I'm interested in how the class connotations are gender inflected -- or have gender ramifications? -- such that it's sexist as well. Maybe we can take it up again whenever a similar topic arises. As it stands, I'm kind of struggling to find it sexist; or rather, I'd be interested in exploring it.
I have worked for a manufacturer who, despite my office being in two places including an outdoor walk in all weather, AND an advertising agency, required fairly formal business dress, including skirt/blouse or conservative dress, hose and closed shoes. the manager at the plant ended up demanding that I 'spend my Christmas bonus on clothes and pumps" because I ended up being under him (my boss had died, he had tried to make me his second but the Plant Manager was an ass and refused). the ad agency accepted flat, office-nice shoes.
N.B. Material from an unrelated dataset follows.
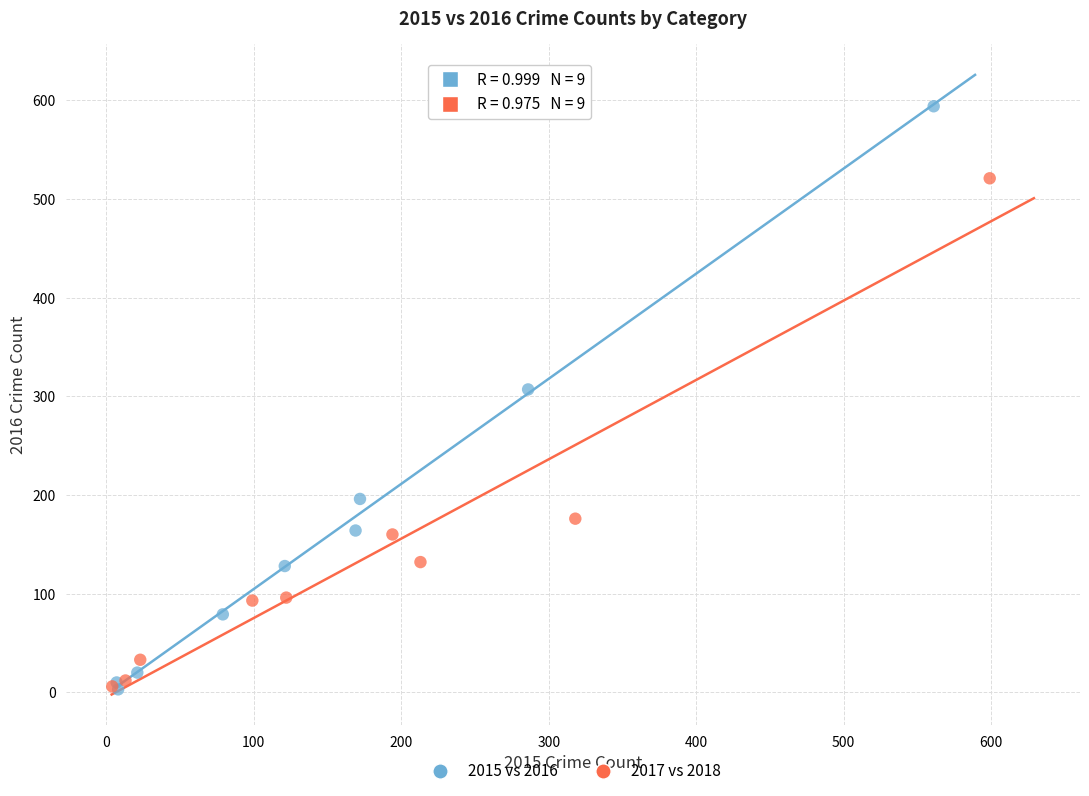

Which series has the largest Y range (max minus min)?

2015 vs 2016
Which is good, because i fractured an ankle in a move in about 1982 and cannot wear heels more than about 1/2 inch. The Ad agency never knew I was wearing knee-high hose under my long-ish skirts....
If anyone is still involved on this thread, how do y'all feel about dark nail polish in a semi-professional setting, say, as a grad student lecturer? Not black, but say, a purple shade? I want to look authoritative and professional enough to counteract being smallish and young and female (and frequently mistaken for an undergrad), but I'd like to have purple nails.
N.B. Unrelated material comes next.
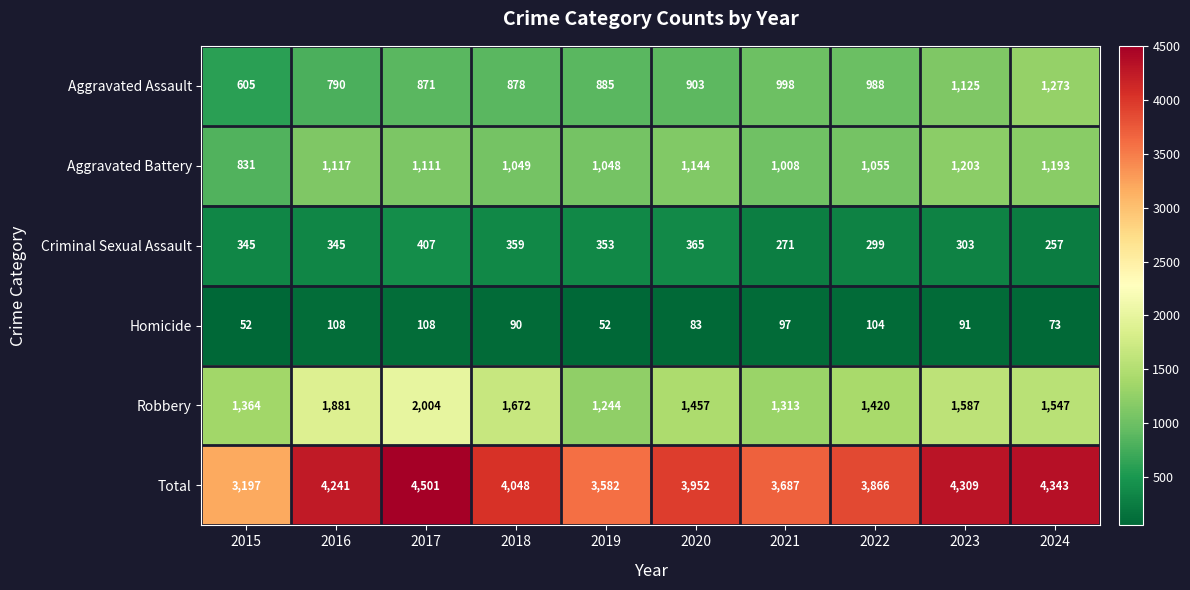

Is the value of Aggravated Battery at 2019 greater than the value of Robbery at 2021?

No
When I first saw this, I thought that by "peep-toe shoes" you meant the kind *for* peeping. Which would totally be unprofessional.
209: It's fine. My office has a very good lawyer who's about 5'0", 90lbs, and looks 12, so she worries about this kind of thing in the courtroom, but dark nail polish looks perfectly professional on her. I'd stay away from blue-purple, but just dark is fine.
209 et seq: don't try any color, really, if you're a male-presenting man in a speech tournament in a rural county. Turns out you can hypnotize the judges (not in a good way).
209: Rock the purple nails. If you're nervous, pick a more burgundy shade or smoky shade and keep the rest of the outfit conservativish. I think I've worn almost every color of the rainbow on my nails while teaching. One of the perks of the academy is the relatively relaxed dress code, and I've found, IME, that projecting authority is less a matter of what one wears (within reason) and more about attitude, even if one looks young.
Thanks for the advice. I painted my nails a warm plum color, which is shiny but not sparkly. I think it'll be fine for teaching.